The tally from the UN refugee agency released to AP amounts to more than two per cent of Ukraine’s population being forced out of the country in less than a week, the swiftest refugee exodus this century.
The mass evacuation could be seen in Kharkiv, where residents desperate to get away from falling shells and bombs crowded the city’s train station, not always knowing where they were headed.
In the Hungarian town of Zahony on Wednesday, more than 200 Ukrainians with disabilities – residents of two care homes in Ukraine’s capital Kyiv – disembarked into the cold wind on a train station platform after an arduous escape from the violence gripping Ukraine.
The refugees, many of them children, have serious mental and physical disabilities, and were evacuated from their care facilities once the Russian assault on the capital intensified.
“It wasn’t safe to stay there, there were rockets, they were shooting at Kyiv,” said Larissa Leonidovna, the director of the Svyatoshinksy orphanage in Kyiv. “We spent more than an hour underground during a bombing.”
Russia’s intensifying attack on Ukraine has forced one million people to leave in what one UN official predicted could become Europe’s “biggest refugee crisis this century”.
The exodus tallied early Thursday by the UN refugee agency after one week of Russian fighting is without precedent in this century for its speed and amounted to more than two per cent of Ukraine’s population.
More than half of the refugees – nearly 505,000 – have gone to Poland, while more than 116,300 have entered Hungary and 79,300-plus have crossed into Moldova, according to earlier figures. Another 71,000 have fled to Slovakia, and some 69,600 have gone to other European countries.
While many of those fleeing are able-bodied adults, choosing to brave long and sometimes dangerous journeys to bring themselves and their families to safety, others are at the mercy of their caregivers.
“These children need a lot of attention, they have illnesses and require special care,” said Ms Leonidovna.

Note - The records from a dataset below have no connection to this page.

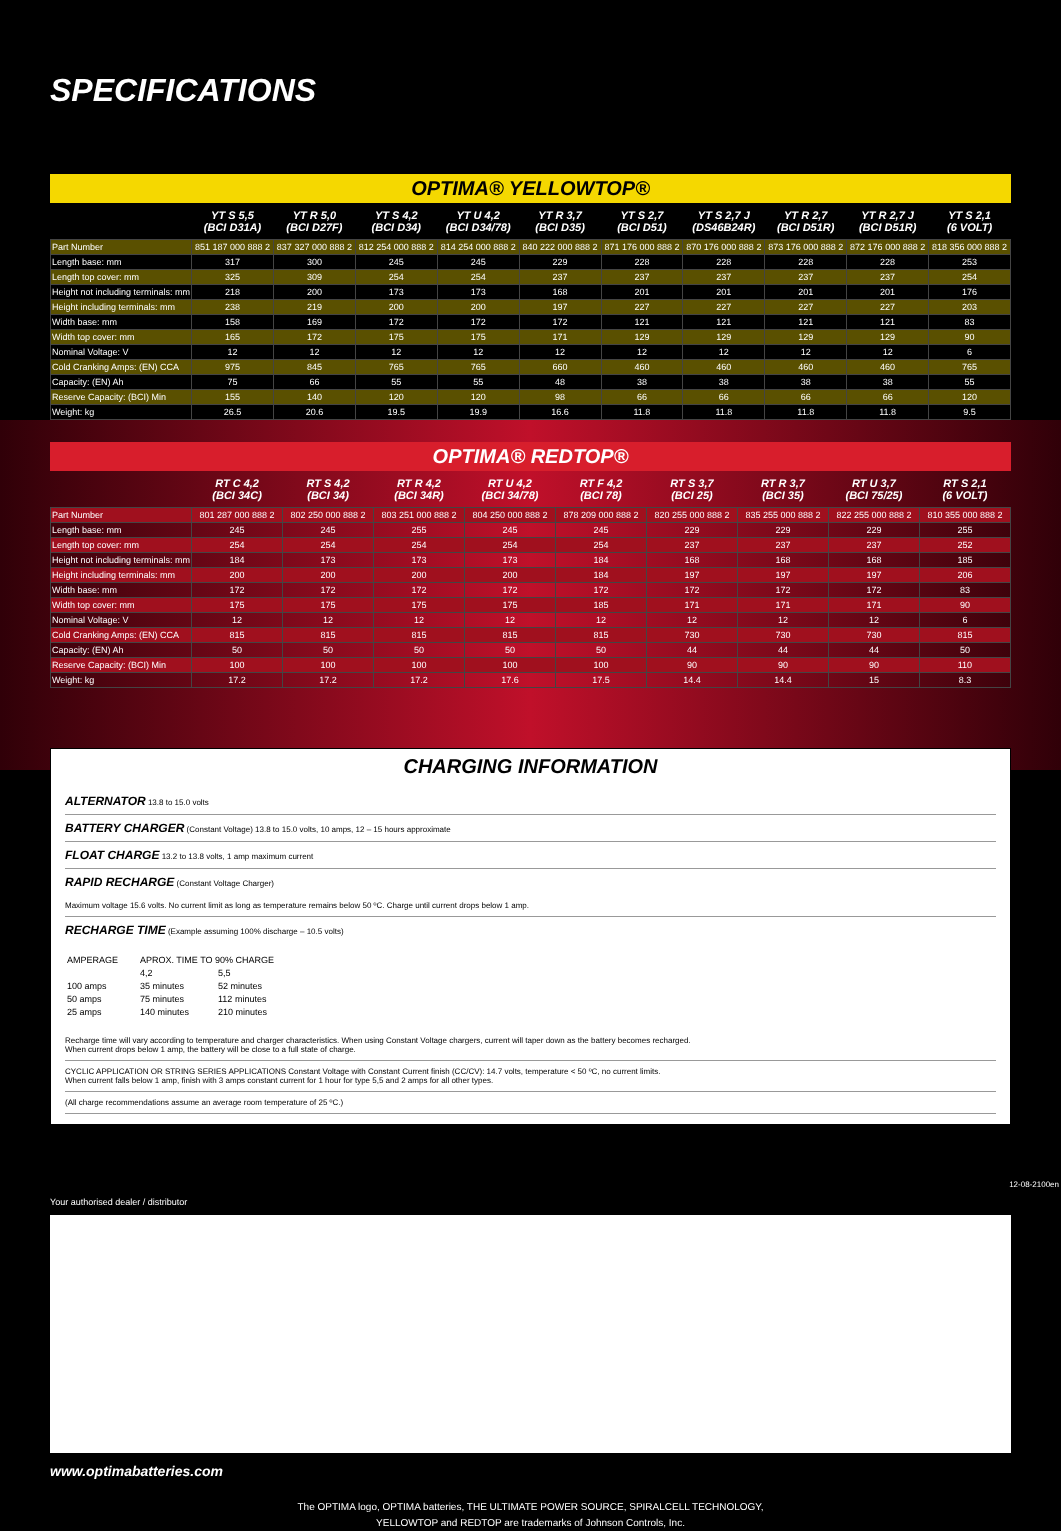SPECIFICATIONS
OPTIMA® YELLOWTOP®
| | YT S 5,5 (BCI D31A) | YT R 5,0 (BCI D27F) | YT S 4,2 (BCI D34) | YT U 4,2 (BCI D34/78) | YT R 3,7 (BCI D35) | YT S 2,7 (BCI D51) | YT S 2,7 J (DS46B24R) | YT R 2,7 (BCI D51R) | YT R 2,7 J (BCI D51R) | YT S 2,1 (6 VOLT) |
| --- | --- | --- | --- | --- | --- | --- | --- | --- | --- | --- |
| Part Number | 851 187 000 888 2 | 837 327 000 888 2 | 812 254 000 888 2 | 814 254 000 888 2 | 840 222 000 888 2 | 871 176 000 888 2 | 870 176 000 888 2 | 873 176 000 888 2 | 872 176 000 888 2 | 818 356 000 888 2 |
| Length base: mm | 317 | 300 | 245 | 245 | 229 | 228 | 228 | 228 | 228 | 253 |
| Length top cover: mm | 325 | 309 | 254 | 254 | 237 | 237 | 237 | 237 | 237 | 254 |
| Height not including terminals: mm | 218 | 200 | 173 | 173 | 168 | 201 | 201 | 201 | 201 | 176 |
| Height including terminals: mm | 238 | 219 | 200 | 200 | 197 | 227 | 227 | 227 | 227 | 203 |
| Width base: mm | 158 | 169 | 172 | 172 | 172 | 121 | 121 | 121 | 121 | 83 |
| Width top cover: mm | 165 | 172 | 175 | 175 | 171 | 129 | 129 | 129 | 129 | 90 |
| Nominal Voltage: V | 12 | 12 | 12 | 12 | 12 | 12 | 12 | 12 | 12 | 6 |
| Cold Cranking Amps: (EN) CCA | 975 | 845 | 765 | 765 | 660 | 460 | 460 | 460 | 460 | 765 |
| Capacity: (EN) Ah | 75 | 66 | 55 | 55 | 48 | 38 | 38 | 38 | 38 | 55 |
| Reserve Capacity: (BCI) Min | 155 | 140 | 120 | 120 | 98 | 66 | 66 | 66 | 66 | 120 |
| Weight: kg | 26.5 | 20.6 | 19.5 | 19.9 | 16.6 | 11.8 | 11.8 | 11.8 | 11.8 | 9.5 |
OPTIMA® REDTOP®
| | RT C 4,2 (BCI 34C) | RT S 4,2 (BCI 34) | RT R 4,2 (BCI 34R) | RT U 4,2 (BCI 34/78) | RT F 4,2 (BCI 78) | RT S 3,7 (BCI 25) | RT R 3,7 (BCI 35) | RT U 3,7 (BCI 75/25) | RT S 2,1 (6 VOLT) |
| --- | --- | --- | --- | --- | --- | --- | --- | --- | --- |
| Part Number | 801 287 000 888 2 | 802 250 000 888 2 | 803 251 000 888 2 | 804 250 000 888 2 | 878 209 000 888 2 | 820 255 000 888 2 | 835 255 000 888 2 | 822 255 000 888 2 | 810 355 000 888 2 |
| Length base: mm | 245 | 245 | 255 | 245 | 245 | 229 | 229 | 229 | 255 |
| Length top cover: mm | 254 | 254 | 254 | 254 | 254 | 237 | 237 | 237 | 252 |
| Height not including terminals: mm | 184 | 173 | 173 | 173 | 184 | 168 | 168 | 168 | 185 |
| Height including terminals: mm | 200 | 200 | 200 | 200 | 184 | 197 | 197 | 197 | 206 |
| Width base: mm | 172 | 172 | 172 | 172 | 172 | 172 | 172 | 172 | 83 |
| Width top cover: mm | 175 | 175 | 175 | 175 | 185 | 171 | 171 | 171 | 90 |
| Nominal Voltage: V | 12 | 12 | 12 | 12 | 12 | 12 | 12 | 12 | 6 |
| Cold Cranking Amps: (EN) CCA | 815 | 815 | 815 | 815 | 815 | 730 | 730 | 730 | 815 |
| Capacity: (EN) Ah | 50 | 50 | 50 | 50 | 50 | 44 | 44 | 44 | 50 |
| Reserve Capacity: (BCI) Min | 100 | 100 | 100 | 100 | 100 | 90 | 90 | 90 | 110 |
| Weight: kg | 17.2 | 17.2 | 17.2 | 17.6 | 17.5 | 14.4 | 14.4 | 15 | 8.3 |
CHARGING INFORMATION
ALTERNATOR 13.8 to 15.0 volts
BATTERY CHARGER (Constant Voltage) 13.8 to 15.0 volts, 10 amps, 12 – 15 hours approximate
FLOAT CHARGE 13.2 to 13.8 volts, 1 amp maximum current
RAPID RECHARGE (Constant Voltage Charger)
Maximum voltage 15.6 volts. No current limit as long as temperature remains below 50 ºC. Charge until current drops below 1 amp.
RECHARGE TIME (Example assuming 100% discharge – 10.5 volts)
| AMPERAGE | APROX. TIME TO 90% CHARGE | |
| | 4,2 | 5,5 |
| 100 amps | 35 minutes | 52 minutes |
| 50 amps | 75 minutes | 112 minutes |
| 25 amps | 140 minutes | 210 minutes |
Recharge time will vary according to temperature and charger characteristics. When using Constant Voltage chargers, current will taper down as the battery becomes recharged.
When current drops below 1 amp, the battery will be close to a full state of charge.
CYCLIC APPLICATION OR STRING SERIES APPLICATIONS Constant Voltage with Constant Current finish (CC/CV): 14.7 volts, temperature < 50 ºC, no current limits.
When current falls below 1 amp, finish with 3 amps constant current for 1 hour for type 5,5 and 2 amps for all other types.
(All charge recommendations assume an average room temperature of 25 ºC.)
Your authorised dealer / distributor
www.optimabatteries.com
The OPTIMA logo, OPTIMA batteries, THE ULTIMATE POWER SOURCE, SPIRALCELL TECHNOLOGY,
YELLOWTOP and REDTOP are trademarks of Johnson Controls, Inc.
12-08-2100en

EU prepares for millions of refugees from Ukraine
The EU must prepare for the arrival of millions of refugees as they flee war in Ukraine, the bloc's top home affairs official said on Thursday, adding that she expected governments to agree on a temporary protection scheme in the coming days.
The bloc's interior ministers were set to agree in principle at a meeting on Thursday to automatically grant those fleeing Ukraine a residence permit and access to employment, social welfare and housing for up to three years, they said.
"(Russian President Vladimir) Putin's terrible war of aggression has had terrible consequences for people in Ukraine," German Interior Minister Nancy Faeser said as she arrived at the Brussels meeting.
At least 227 civilians have been killed and another 525 wounded since the invasion began, according to the latest figures from the office of the UN High Commissioner for Human Rights.
Earlier, Ukraine said more than 2,000 civilians have died, a figure yet to be independently verified.
Still, the tally eclipses the entire civilian casualty count from the fighting in 2014 in eastern Ukraine between pro-Russian separatists and Ukrainian forces, which left 136 dead and 577 injured.